→ TASK ITEM A:
Decide whether each statement agrees with the forum post below about heart rate monitor readings. Answer yes or no for each, and quote the words of the post that settle it.
(i) The average heart rate for the Sunday ride was 155bpm.
(ii) The heart rate monitor used on the ride was bought new for it.
(iii) Counting the pulse by hand in the kitchen gave 80bpm.

→ EXTRACT PROVIDED:

%%

TLDR; easyish ride, HR much higher than it felt.
I don’t have a PM on my winter bike so when I can be bothered I stick on a HRM. I haven’t used this particular one in a while (CooSpoo) but seem to remember it being OK. Had to put a new battery in as it was dead.
Anyway went for a solo Sunday ride. Kept it fairly easy but every time I looked at the HRM it was way higher than I expected. On a few mellow hills I was touching 170bpm - felt slightly uncomfortable, but this would usually have me grimacing big time.
The overall average for the ride was 155bpm, that’s what I’d expect for a full on effort for 50 miles. 130-140bpm is what I’d expect. Point is it felt fairly easy.
I don’t really get how a HRM could be wrong though - I mean it’s a pretty simple bit of kit. The graph doesn’t look obviously crazy either.
The short answer is yes.
A little over a year ago, FitBit showed random spikes in my sleep of up to 180rpm. That caused some anxiety which brought with it shortness of breath.
My GP referred me urgently to a cardiologist.
2 days before the appointment, I was standing in the kitchen making food. My fitbit showed my heartrate gradually rise to over 150bpm. I measured my heartrate manually by feeling for my pulse and using the second hand of the kitchen clock - 80bpm.

%%

[Extracted data entries]

%%

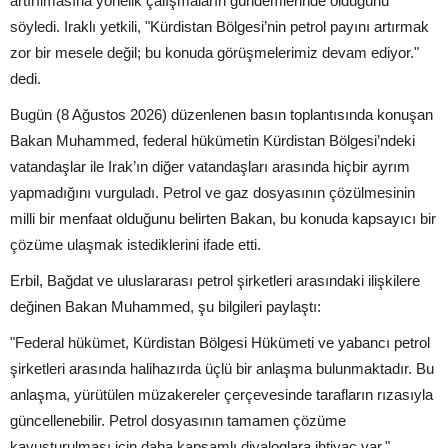
artırılmasına yönelik çalışmaların gündemlerinde olduğunu
söyledi. Iraklı yetkili, "Kürdistan Bölgesi’nin petrol payını artırmak
zor bir mesele değil; bu konuda görüşmelerimiz devam ediyor."
dedi.
Bugün (8 Ağustos 2026) düzenlenen basın toplantısında konuşan
Bakan Muhammed, federal hükümetin Kürdistan Bölgesi’ndeki
vatandaşlar ile Irak’ın diğer vatandaşları arasında hiçbir ayrım
yapmadığını vurguladı. Petrol ve gaz dosyasının çözülmesinin
milli bir menfaat olduğunu belirten Bakan, bu konuda kapsayıcı bir
çözüme ulaşmak istediklerini ifade etti.
Erbil, Bağdat ve uluslararası petrol şirketleri arasındaki ilişkilere
değinen Bakan Muhammed, şu bilgileri paylaştı:
"Federal hükümet, Kürdistan Bölgesi Hükümeti ve yabancı petrol
şirketleri arasında halihazırda üçlü bir anlaşma bulunmaktadır. Bu
anlaşma, yürütülen müzakereler çerçevesinde tarafların rızasıyla
güncellenebilir. Petrol dosyasının tamamen çözüme
kavuşturulması için daha kapsamlı diyaloglara ihtiyaç var."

%%

→ TASK ITEM B:
Reproduce every line of the extracted data entries above, word for word, and leave out the picture.

→ WRITTEN RESPONSE A:
(i) Yes: "The overall average for the ride was 155bpm"
(ii) No: "I haven’t used this particular one in a while (CooSpoo)"
(iii) Yes: "using the second hand of the kitchen clock - 80bpm"

→ WRITTEN RESPONSE B:
artırılmasına yönelik çalışmaların gündemlerinde olduğunu
söyledi. Iraklı yetkili, "Kürdistan Bölgesi’nin petrol payını artırmak
zor bir mesele değil; bu konuda görüşmelerimiz devam ediyor."
dedi.
Bugün (8 Ağustos 2026) düzenlenen basın toplantısında konuşan
Bakan Muhammed, federal hükümetin Kürdistan Bölgesi’ndeki
vatandaşlar ile Irak’ın diğer vatandaşları arasında hiçbir ayrım
yapmadığını vurguladı. Petrol ve gaz dosyasının çözülmesinin
milli bir menfaat olduğunu belirten Bakan, bu konuda kapsayıcı bir
çözüme ulaşmak istediklerini ifade etti.
Erbil, Bağdat ve uluslararası petrol şirketleri arasındaki ilişkilere
değinen Bakan Muhammed, şu bilgileri paylaştı:
"Federal hükümet, Kürdistan Bölgesi Hükümeti ve yabancı petrol
şirketleri arasında halihazırda üçlü bir anlaşma bulunmaktadır. Bu
anlaşma, yürütülen müzakereler çerçevesinde tarafların rızasıyla
güncellenebilir. Petrol dosyasının tamamen çözüme
kavuşturulması için daha kapsamlı diyaloglara ihtiyaç var."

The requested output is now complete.